START Excerpted text

Massachusetts Gov. William Weld (R) confirmed reports that he was resigning from office to work full time on winning Senate approval as US ambassador to Mexico. Admitting he faced an uphill battle in Washington, the governor said, "Obviously, the existing setup down there is not calculated to have open hearings and open debate." Jesse Helms, chairman of the Senate Foreign Relations Committee, has vowed to block hearings or any votes on Weld's nomination, characterizing his fellow Republican as too soft on drugs. Weld reportedly plans to request a meeting with Helms.
President Clinton and GOP leaders were reportedly on the verge of a tax and budget-balance compromise. House Speaker Newt Gingrich said he hoped the plan would be unveiled as early as today, but a White House spokesman said vital issues were still unresolved. The two sides were apparently edging toward expanding a $500 child tax credit to include low-income workers as well as upper-middle-income taxpayers - and cutting the top capital-gains tax rate from 28 to 20 percent, congressional sources said.
Republicans may take action against Attorney General Janet Reno, Senate majority leader Trent Lott hinted. "The pattern here is extremely disturbing, and if it continues we're going to have to do something more," he told NBC's "Meet the Press." Other GOP senators have pushed for filing a lawsuit to force Reno to name an independent counsel to investigate campaign fund-raising abuses. Her department is pursuing its own inquiry.
Former Arkansas businessman Charles Yah Lin Trie said he may return to the US from China as early as this week, make a deal with the Justice Department, and discuss the $645,000 he raised for the Democratic National Committee from Asian-American sources. The money has been returned. Trie made his comment on ABC's "World News Tonight." He has refused to take part in the Senate inquiry into campaign financing.
Broad guidelines for new discs and players that would replace compact discs were agreed to by leading record companies and consumer-electronics manufacturers, The New York Times reported. The "digital versatile disc," or DVD, is able to store seven times more data than CDs. The industry reportedly is hoping the new format will lure consumers away from two-channel to multi-channel audio systems with six speakers.
Auto workers in Warren, Mich., approved a new contract, ending a six-day strike at a General Motors parts plant that had forced four assembly-plant shutdowns and threatened to halt GM production in all of North America. UAW local member Joanna was one of some 2,800 employees casting ballots two days after a tentative accord was negotiated by union leaders.
Most Americans believe there is intelligent life in outer space, but few think it will be found in our solar system, a new Harris poll indicated. The survey found that since an earlier poll in 1996 the belief that there is intelligent life in space has increased from 53 to 59 percent, while belief in such life in the solar system has fallen from 40 to 35 percent of respondents. The conviction that there is intelligent life in space was reportedly most common among young and better-educated respondents.

END Excerpted text

According to the news briefs, how many times more data can the digital versatile disc store than a compact disc?

START Input data

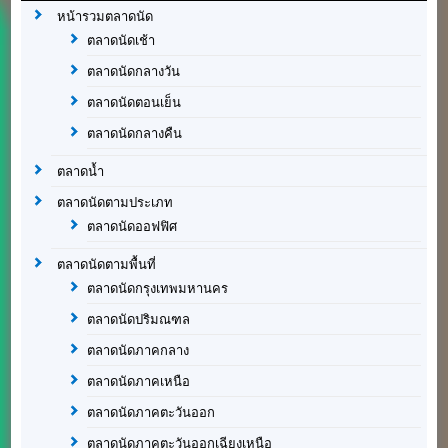
หน้ารวมตลาดนัด
ตลาดนัดเช้า
ตลาดนัดกลางวัน
ตลาดนัดตอนเย็น
ตลาดนัดกลางคืน
ตลาดน้ำ
ตลาดนัดตามประเภท
ตลาดนัดออฟฟิศ
ตลาดนัดตามพื้นที่
ตลาดนัดกรุงเทพมหานคร
ตลาดนัดปริมณฑล
ตลาดนัดภาคกลาง
ตลาดนัดภาคเหนือ
ตลาดนัดภาคตะวันออก
ตลาดนัดภาคตะวันออกเฉียงเหนือ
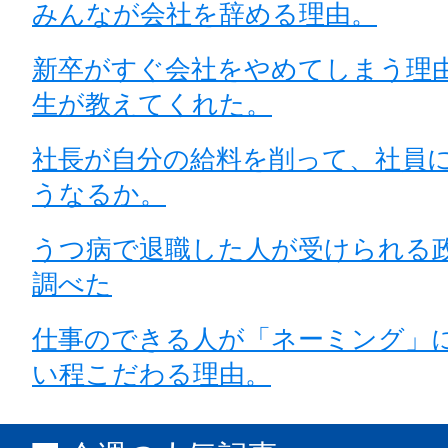
みんなが会社を辞める理由。
新卒がすぐ会社をやめてしまう理
生が教えてくれた。
社長が自分の給料を削って、社員
うなるか。
うつ病で退職した人が受けられる
調べた
仕事のできる人が「ネーミング」
い程こだわる理由。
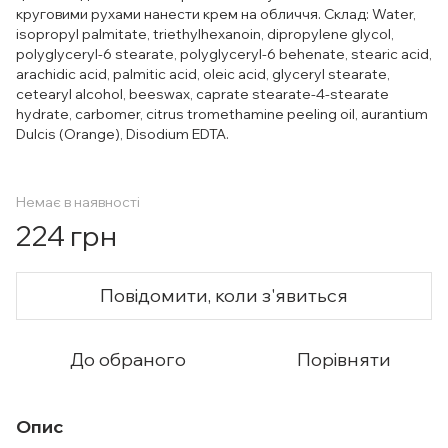
круговими рухами нанести крем на обличчя. Склад: Water,
isopropyl palmitate, triethylhexanoin, dipropylene glycol,
polyglyceryl-6 stearate, polyglyceryl-6 behenate, stearic acid,
arachidic acid, palmitic acid, oleic acid, glyceryl stearate,
cetearyl alcohol, beeswax, caprate stearate-4-stearate
hydrate, carbomer, citrus tromethamine peeling oil, аurantium
Dulcis (Orange), Disodium EDTA.
Немає в наявності
224 грн
Повідомити, коли з'явиться
До обраного
Порівняти
Опис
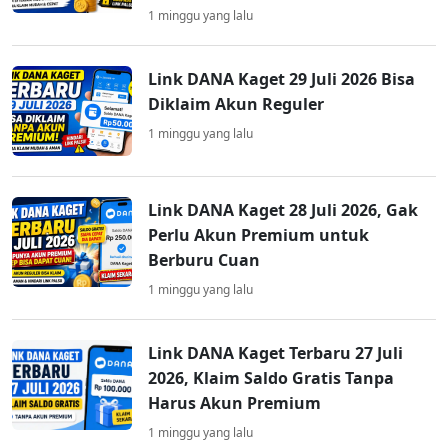
1 minggu yang lalu
Link DANA Kaget 29 Juli 2026 Bisa
Diklaim Akun Reguler
1 minggu yang lalu
Link DANA Kaget 28 Juli 2026, Gak
Perlu Akun Premium untuk
Berburu Cuan
1 minggu yang lalu
Link DANA Kaget Terbaru 27 Juli
2026, Klaim Saldo Gratis Tanpa
Harus Akun Premium
1 minggu yang lalu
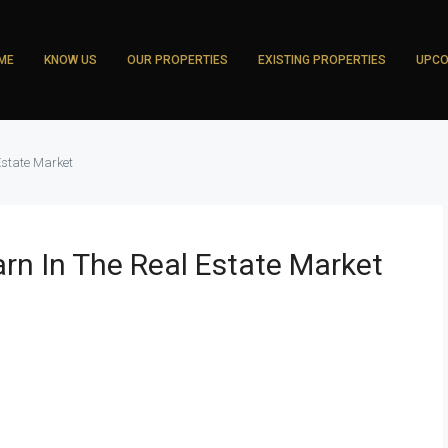
ME
KNOW US
OUR PROPERTIES
EXISTING PROPERTIES
UPCO
Estate Market
arn In The Real Estate Market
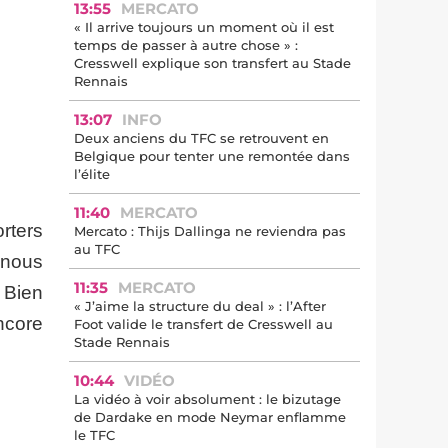
13:55
MERCATO
« Il arrive toujours un moment où il est
temps de passer à autre chose » :
Cresswell explique son transfert au Stade
Rennais
13:07
INFO
Deux anciens du TFC se retrouvent en
Belgique pour tenter une remontée dans
l’élite
11:40
MERCATO
orters
Mercato : Thijs Dallinga ne reviendra pas
au TFC
 nous
11:35
MERCATO
. Bien
« J’aime la structure du deal » : l’After
ncore
Foot valide le transfert de Cresswell au
Stade Rennais
10:44
VIDÉO
La vidéo à voir absolument : le bizutage
de Dardake en mode Neymar enflamme
le TFC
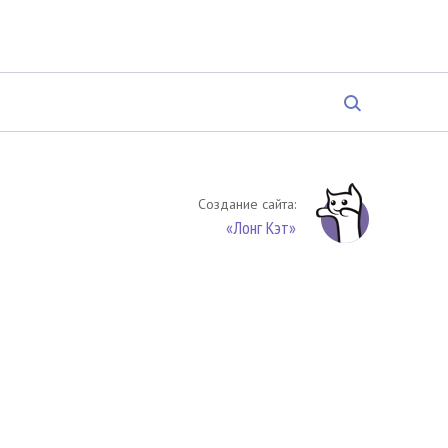
Создание сайта:
«Лонг Кэт»
твенность. Цитирование (целиком или частями) материалов
обязательное указание на источник цитирования -
риала. По вопросам цитирования материалов обращайтесь по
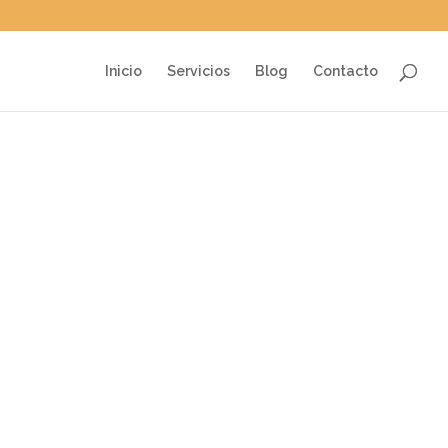
Inicio
Servicios
Blog
Contacto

END Input data

* _Answer for this exercise_:
Seven times more.